Article 12: Right to marry

Posted by Sabina Frediani on 02 December 2011

While it might not be as immediately obvious as the right to life or the right to a fair trial, for instance, the right to marry is a hugely important freedom and one protected by Article 12 of the Human Rights Act.

It guarantees any man or woman in the UK of marriageable age the right to get married and the right to start a family, according to our national law. Article 12 doesn’t provide all the finer details; it just guards the wider fundamental right. So the nuts and bolts that actually give effect to Article 12 – rules on the marriageable age and issues of consent, for example – are left up to other pieces of domestic legislation in this country.

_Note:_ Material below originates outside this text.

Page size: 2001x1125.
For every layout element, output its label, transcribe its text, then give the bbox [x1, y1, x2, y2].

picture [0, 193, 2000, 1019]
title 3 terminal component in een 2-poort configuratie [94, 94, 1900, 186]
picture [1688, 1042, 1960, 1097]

But Article 12 does dictate that any laws on marriage must not be arbitrary, and must not interfere with the basic essence of this right. Quite simply, nobody of full legal capacity should be denied the right to get married and that freedom must not be unfairly impaired without good reason. For example, a new rule imposing unnecessary delays on someone’s marriage – that has no other legitimate purpose – might well be a breach of Article 12.

This was illustrated back in 2004, when laws to prevent so-called “sham marriages” were introduced. These new rules, requiring people to seek special permission to marry in the UK, only applied to non-UK and non-European nationals subject to immigration control – and it didn’t even matter whether there was any suggestion the marriage in question was genuine or not. The House of Lords, citing Article 12, ruled that this blanket, discriminatory approach was a disproportionate interference with the right to marry.

Baroness Hale, in her judgment, pointed out that the act of marriage is deeply significant to many people and that to deny minority groups such a right was to deny that they are “free and equal” and amounted to ostracising them from the rest of society.